PROBLEM TO WORK ON: I need every line from the start of the material below up to and including the line containing "right shoulder: (61, 110)", restated exactly, with the pictures omitted.

TASK DATA:
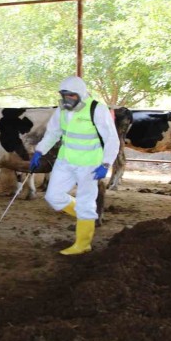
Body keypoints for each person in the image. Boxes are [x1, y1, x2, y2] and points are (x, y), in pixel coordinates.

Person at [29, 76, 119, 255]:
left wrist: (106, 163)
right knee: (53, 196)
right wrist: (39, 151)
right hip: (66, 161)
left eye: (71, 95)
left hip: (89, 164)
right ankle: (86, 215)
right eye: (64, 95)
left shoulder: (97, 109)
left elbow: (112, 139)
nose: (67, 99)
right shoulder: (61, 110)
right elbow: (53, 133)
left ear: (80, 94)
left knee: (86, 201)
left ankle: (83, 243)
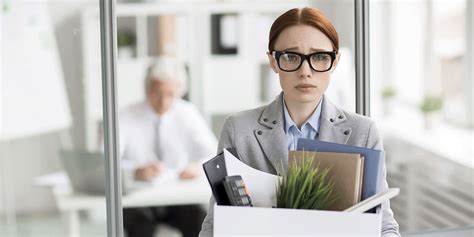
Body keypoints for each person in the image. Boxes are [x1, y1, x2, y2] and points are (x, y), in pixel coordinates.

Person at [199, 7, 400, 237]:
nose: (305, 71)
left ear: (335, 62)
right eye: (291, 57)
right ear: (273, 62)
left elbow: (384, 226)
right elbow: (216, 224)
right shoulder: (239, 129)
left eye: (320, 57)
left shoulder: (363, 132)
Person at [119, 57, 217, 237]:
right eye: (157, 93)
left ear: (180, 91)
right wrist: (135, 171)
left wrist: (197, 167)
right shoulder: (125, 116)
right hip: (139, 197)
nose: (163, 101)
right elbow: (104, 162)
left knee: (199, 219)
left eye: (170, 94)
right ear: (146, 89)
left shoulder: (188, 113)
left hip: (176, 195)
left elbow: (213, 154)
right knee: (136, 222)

ANSWER TO THIS EXERCISE:
Body keypoints for each person in the image. Boxes are [x1, y1, x2, y2] and points are (x, y), in pixel coordinates.

Person at [29, 76, 119, 255]:
left wrist: (106, 163)
right knee: (53, 196)
right wrist: (39, 151)
right hip: (66, 161)
left eye: (71, 95)
left hip: (89, 164)
right ankle: (86, 215)
right eye: (64, 95)
left shoulder: (97, 109)
left elbow: (112, 139)
nose: (67, 99)
right shoulder: (61, 110)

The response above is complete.